*WHAT YOU ARE ASKED TO DO*
Search the records for lines with the word "bottom" and copy each match.
= = = = = = =
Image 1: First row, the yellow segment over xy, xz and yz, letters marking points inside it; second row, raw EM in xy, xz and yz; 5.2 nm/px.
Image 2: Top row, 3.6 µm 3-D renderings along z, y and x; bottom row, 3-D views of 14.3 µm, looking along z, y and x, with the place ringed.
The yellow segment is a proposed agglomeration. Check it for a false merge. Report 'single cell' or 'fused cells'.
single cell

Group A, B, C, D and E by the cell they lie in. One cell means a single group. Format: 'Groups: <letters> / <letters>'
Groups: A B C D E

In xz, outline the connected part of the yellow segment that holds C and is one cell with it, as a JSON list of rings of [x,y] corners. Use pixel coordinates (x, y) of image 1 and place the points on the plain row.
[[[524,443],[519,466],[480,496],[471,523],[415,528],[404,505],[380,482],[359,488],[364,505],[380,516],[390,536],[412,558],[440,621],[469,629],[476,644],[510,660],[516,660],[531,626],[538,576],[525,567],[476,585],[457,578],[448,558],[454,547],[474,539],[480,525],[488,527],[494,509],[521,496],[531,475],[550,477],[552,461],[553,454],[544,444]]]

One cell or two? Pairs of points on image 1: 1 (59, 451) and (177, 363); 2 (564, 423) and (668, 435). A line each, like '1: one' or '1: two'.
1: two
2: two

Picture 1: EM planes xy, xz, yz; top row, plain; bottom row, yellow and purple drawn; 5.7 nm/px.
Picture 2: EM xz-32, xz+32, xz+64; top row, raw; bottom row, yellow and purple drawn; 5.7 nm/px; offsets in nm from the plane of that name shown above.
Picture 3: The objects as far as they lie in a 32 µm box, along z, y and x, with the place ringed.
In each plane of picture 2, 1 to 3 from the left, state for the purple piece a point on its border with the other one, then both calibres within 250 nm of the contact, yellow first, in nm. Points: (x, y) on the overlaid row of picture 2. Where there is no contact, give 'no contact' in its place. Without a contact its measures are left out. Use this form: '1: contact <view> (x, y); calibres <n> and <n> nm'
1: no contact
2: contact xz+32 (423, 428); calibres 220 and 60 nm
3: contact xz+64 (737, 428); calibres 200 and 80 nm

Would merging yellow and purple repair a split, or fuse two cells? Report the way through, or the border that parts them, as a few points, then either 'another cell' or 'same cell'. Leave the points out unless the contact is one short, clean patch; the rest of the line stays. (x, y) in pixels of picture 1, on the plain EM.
= = = = = = =
*RESPONSE TO THE EXERCISE*
Image 2: Top row, 3.6 µm 3-D renderings along z, y and x; bottom row, 3-D views of 14.3 µm, looking along z, y and x, with the place ringed.
Picture 1: EM planes xy, xz, yz; top row, plain; bottom row, yellow and purple drawn; 5.7 nm/px.
Picture 2: EM xz-32, xz+32, xz+64; top row, raw; bottom row, yellow and purple drawn; 5.7 nm/px; offsets in nm from the plane of that name shown above.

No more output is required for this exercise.